Some historians say Korean Catholics were seen as siding with imperialist foreign powers. They suggest this eventually provoked bloody riots as people protested against the behavior of some Catholics. Resentment was fueled by the extension of official protection for French priests to Korean Catholics, whose numbers grew as a result. Many, including some criminals, converted to Catholicism to benefit from this protection.

The Church´s attitude toward local culture and religion exacerbated the situation on Jeju.
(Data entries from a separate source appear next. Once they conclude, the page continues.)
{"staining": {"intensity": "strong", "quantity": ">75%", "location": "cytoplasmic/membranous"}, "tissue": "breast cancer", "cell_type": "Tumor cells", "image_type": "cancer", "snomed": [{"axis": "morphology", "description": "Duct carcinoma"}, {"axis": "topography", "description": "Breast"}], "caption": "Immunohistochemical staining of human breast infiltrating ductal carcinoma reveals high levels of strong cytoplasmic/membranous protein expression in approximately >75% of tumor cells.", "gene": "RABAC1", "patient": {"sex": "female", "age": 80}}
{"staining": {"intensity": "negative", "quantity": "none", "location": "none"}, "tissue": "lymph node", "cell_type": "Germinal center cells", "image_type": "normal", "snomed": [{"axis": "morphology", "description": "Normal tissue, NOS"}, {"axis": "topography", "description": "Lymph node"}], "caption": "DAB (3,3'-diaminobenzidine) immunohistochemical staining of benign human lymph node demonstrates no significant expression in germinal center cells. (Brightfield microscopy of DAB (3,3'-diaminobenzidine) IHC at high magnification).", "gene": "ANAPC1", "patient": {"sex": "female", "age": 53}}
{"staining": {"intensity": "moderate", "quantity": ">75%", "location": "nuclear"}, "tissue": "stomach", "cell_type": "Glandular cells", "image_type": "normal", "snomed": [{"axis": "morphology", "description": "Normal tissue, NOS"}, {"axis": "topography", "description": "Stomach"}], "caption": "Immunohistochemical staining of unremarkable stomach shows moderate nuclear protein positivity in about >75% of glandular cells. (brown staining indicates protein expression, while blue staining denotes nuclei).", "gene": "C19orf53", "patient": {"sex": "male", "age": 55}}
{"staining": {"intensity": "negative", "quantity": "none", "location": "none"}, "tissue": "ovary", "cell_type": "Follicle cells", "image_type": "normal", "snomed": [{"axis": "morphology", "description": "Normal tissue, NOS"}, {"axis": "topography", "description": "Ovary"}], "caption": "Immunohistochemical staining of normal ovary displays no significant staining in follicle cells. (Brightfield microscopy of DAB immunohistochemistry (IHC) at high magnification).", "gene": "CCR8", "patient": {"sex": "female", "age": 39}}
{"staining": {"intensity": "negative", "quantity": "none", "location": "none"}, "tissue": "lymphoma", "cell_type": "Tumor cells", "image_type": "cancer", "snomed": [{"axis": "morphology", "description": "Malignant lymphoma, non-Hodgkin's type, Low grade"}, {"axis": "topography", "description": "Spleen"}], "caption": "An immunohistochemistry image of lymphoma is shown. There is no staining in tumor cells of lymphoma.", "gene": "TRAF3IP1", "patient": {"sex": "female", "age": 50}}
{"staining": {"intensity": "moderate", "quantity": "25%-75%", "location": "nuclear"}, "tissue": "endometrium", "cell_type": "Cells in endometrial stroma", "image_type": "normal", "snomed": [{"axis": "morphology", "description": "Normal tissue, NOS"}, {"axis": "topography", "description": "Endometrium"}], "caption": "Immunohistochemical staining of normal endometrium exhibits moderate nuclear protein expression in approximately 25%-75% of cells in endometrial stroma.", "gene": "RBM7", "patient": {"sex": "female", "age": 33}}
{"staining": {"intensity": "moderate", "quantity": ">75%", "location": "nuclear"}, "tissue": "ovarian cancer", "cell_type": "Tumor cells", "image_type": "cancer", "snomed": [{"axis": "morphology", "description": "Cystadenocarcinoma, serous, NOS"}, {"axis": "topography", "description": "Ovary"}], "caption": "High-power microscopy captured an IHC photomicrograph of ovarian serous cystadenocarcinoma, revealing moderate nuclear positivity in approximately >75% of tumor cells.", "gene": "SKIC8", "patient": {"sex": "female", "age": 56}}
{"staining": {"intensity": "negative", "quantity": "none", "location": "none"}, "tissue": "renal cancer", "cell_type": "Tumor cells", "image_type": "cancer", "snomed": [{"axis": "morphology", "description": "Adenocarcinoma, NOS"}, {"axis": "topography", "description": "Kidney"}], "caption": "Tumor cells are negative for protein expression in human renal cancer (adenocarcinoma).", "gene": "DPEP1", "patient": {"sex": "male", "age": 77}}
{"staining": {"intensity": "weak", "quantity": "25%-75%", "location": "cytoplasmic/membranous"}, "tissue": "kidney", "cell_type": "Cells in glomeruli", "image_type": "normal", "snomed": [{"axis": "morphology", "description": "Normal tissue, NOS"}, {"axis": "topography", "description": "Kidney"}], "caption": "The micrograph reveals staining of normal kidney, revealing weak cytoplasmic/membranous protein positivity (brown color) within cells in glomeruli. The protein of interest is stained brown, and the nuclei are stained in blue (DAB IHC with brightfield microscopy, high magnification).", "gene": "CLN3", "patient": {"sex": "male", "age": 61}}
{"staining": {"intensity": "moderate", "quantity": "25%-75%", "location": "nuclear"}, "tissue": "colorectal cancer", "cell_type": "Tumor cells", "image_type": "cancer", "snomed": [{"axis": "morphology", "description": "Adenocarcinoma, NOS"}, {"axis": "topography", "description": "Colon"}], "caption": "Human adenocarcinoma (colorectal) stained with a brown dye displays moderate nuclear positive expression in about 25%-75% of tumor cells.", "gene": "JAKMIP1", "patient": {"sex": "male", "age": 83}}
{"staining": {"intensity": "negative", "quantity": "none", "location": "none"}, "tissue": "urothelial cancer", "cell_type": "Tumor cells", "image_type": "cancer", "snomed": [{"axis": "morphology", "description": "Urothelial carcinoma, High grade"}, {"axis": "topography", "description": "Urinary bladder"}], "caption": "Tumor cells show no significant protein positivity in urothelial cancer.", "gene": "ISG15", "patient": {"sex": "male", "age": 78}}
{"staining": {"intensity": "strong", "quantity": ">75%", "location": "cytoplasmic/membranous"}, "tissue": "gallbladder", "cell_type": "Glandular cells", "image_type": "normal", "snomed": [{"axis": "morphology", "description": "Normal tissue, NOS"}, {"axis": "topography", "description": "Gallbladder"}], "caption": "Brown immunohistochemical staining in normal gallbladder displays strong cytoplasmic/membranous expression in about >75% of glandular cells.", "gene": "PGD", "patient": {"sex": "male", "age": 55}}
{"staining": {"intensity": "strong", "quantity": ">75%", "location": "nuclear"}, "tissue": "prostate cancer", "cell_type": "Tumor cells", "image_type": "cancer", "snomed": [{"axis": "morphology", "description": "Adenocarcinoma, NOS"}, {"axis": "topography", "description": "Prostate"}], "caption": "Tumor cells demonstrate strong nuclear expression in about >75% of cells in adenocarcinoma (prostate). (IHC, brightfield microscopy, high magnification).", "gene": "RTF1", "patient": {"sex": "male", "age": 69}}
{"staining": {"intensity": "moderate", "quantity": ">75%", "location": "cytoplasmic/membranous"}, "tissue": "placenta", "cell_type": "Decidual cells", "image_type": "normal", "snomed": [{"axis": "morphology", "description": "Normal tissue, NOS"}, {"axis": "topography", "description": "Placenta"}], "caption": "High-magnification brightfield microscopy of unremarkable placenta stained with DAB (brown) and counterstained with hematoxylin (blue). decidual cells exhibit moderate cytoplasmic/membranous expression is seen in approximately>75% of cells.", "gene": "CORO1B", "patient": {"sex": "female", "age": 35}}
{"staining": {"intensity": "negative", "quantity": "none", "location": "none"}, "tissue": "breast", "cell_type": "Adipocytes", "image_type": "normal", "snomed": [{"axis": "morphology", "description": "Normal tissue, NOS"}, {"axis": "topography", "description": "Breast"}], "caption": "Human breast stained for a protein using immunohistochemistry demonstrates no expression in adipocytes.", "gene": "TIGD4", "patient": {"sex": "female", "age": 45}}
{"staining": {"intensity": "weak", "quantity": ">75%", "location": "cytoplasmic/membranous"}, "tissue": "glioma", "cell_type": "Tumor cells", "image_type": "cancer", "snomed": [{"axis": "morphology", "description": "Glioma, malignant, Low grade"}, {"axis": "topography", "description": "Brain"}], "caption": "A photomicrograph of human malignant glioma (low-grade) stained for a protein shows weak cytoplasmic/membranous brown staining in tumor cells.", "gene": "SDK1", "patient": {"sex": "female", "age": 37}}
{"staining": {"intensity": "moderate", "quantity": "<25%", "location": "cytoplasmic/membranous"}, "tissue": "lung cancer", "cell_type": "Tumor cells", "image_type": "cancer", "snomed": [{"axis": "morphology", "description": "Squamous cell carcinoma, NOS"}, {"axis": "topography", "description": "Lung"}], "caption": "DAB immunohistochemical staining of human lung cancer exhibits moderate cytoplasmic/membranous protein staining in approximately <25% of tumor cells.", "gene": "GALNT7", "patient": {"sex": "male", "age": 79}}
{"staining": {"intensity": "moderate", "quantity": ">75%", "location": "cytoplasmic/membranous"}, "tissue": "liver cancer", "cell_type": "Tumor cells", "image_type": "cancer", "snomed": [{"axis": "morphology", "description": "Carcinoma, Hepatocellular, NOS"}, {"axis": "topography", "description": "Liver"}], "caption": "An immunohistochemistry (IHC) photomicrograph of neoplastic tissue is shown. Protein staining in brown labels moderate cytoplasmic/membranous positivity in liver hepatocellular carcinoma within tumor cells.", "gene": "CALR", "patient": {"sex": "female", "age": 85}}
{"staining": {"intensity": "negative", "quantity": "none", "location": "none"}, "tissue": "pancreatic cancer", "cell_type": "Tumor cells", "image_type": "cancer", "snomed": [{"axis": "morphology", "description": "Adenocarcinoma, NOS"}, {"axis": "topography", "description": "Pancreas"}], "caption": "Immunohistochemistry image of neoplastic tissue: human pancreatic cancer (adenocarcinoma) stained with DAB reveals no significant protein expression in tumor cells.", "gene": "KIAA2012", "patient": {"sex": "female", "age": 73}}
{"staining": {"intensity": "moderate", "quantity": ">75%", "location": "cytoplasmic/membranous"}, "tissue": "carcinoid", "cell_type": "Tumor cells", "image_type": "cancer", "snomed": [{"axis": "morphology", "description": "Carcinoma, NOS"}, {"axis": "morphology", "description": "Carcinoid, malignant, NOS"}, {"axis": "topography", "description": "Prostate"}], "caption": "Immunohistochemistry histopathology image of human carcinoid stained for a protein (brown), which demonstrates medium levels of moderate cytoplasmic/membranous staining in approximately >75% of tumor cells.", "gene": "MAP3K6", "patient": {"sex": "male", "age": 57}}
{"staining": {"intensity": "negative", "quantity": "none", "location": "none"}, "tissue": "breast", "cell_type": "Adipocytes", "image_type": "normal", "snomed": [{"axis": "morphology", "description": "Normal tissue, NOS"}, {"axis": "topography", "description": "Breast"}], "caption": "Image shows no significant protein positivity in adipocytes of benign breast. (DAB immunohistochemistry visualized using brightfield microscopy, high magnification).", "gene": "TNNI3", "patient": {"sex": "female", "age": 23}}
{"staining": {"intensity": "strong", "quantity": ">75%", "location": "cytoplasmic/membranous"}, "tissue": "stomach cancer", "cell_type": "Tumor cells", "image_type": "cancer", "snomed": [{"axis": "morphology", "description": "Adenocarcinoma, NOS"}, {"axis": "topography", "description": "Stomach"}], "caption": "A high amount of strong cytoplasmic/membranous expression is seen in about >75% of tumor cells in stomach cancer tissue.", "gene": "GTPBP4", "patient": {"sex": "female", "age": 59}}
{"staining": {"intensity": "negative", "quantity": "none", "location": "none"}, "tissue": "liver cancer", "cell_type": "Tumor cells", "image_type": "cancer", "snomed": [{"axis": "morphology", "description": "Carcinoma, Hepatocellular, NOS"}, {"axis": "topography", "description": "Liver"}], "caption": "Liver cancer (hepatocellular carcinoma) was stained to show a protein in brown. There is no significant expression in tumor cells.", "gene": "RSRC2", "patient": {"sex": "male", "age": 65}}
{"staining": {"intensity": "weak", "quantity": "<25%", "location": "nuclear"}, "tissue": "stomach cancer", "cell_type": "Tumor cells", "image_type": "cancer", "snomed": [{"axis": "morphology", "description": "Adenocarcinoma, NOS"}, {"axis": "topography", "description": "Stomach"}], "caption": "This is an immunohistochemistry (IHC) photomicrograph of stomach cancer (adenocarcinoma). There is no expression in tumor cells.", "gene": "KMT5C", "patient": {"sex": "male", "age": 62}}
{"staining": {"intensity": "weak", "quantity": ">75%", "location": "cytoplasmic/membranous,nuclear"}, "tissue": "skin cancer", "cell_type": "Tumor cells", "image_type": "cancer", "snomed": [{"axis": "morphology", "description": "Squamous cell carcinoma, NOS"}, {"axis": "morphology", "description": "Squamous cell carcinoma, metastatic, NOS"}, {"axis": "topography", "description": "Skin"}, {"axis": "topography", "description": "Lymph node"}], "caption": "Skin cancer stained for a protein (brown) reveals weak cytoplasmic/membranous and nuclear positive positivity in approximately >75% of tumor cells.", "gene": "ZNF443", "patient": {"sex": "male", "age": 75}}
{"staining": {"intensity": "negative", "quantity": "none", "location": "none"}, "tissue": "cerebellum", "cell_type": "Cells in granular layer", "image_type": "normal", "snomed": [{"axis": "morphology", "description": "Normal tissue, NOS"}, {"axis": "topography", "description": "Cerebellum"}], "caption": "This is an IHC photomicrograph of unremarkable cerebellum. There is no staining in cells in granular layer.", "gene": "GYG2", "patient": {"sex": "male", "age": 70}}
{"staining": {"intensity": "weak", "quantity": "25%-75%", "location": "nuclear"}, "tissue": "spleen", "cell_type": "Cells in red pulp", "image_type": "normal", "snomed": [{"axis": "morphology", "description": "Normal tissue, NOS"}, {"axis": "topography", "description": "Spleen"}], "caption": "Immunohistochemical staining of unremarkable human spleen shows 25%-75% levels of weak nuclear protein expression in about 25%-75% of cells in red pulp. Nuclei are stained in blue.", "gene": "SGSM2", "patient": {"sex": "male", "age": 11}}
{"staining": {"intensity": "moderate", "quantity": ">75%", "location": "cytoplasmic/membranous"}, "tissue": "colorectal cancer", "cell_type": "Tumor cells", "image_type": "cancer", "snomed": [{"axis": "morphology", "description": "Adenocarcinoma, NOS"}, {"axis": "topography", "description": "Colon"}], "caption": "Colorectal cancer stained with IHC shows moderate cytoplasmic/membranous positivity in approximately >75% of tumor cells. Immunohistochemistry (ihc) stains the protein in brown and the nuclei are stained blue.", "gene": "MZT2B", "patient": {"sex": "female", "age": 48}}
According to the Korean Catholic Encyclopedia, Catholics on the island destroyed trees and objects that were sacred to local shamanistic beliefs, considering these things objects of superstition or idolatry.

Simeon Park Chan-sik, professor of history at Cheju National University, points out that though Catholics may have provoked the tragedy, most who died were also Catholics.

The Jeju-born professor, also a member of the foundation´s steering committee, told UCA News on Nov. 13 that some Catholics still describe the incident as the "Church´s suffering in Jeju." He added, however, that in an effort toward reconciliation, the Church no longer uses the term "martyr" for the Catholics who died.

He said the Church started to use the word "victim" for those killed rather than "martyr" in the book "100 Years of Cheju Church History," published by the diocese in 2000. Professor Park worked as one of the editors of this book.

The history lecturer said the Nov. 7 declaration has historical significance with both sides formally apologizing for the first time after 100 years.

The two-page statement concluded that both sides would try hard to uncover the truth behind the incident, based on mutual trust, and to establish a mood of reconciliation and harmony within the Jeju community.

Father Pius Moon Chang-woo, president of the Justice and Peace Committee of the diocese, told UCA News on Nov. 13 that the seminar produced a "significant development" in establishing a suitable atmosphere for reconciliation.

Father Moon, who spoke at the seminar, explained that a first commemorative seminar in 2001 had focused mainly on establishing both sides´ respective positions toward the tragedy. This one went one step further with both sides acknowledging their "faults."

"At the time of the tragedy, the Church regarded traditional and indigenous culture as an obstacle for its mission, a view quite different from the spirit of Vatican Council II," admitted Father Moon, 41.

The priest said the next step may be the building of a monument at a historical site to symbolize the new spirit of mutual trust and cooperation.

The local Church´s apology for its role in the events leading to the uprising echoed the apology Pope John Paul II made during the Jubilee of the Year 2000. The pope apologized in the name of the Church and asked forgiveness for the sins of all her children in the course of history. He highlighted the need for "purification of memory."

According to 2002 Church statistics, Cheju diocese has 57,198 Catholics in 23 parishes.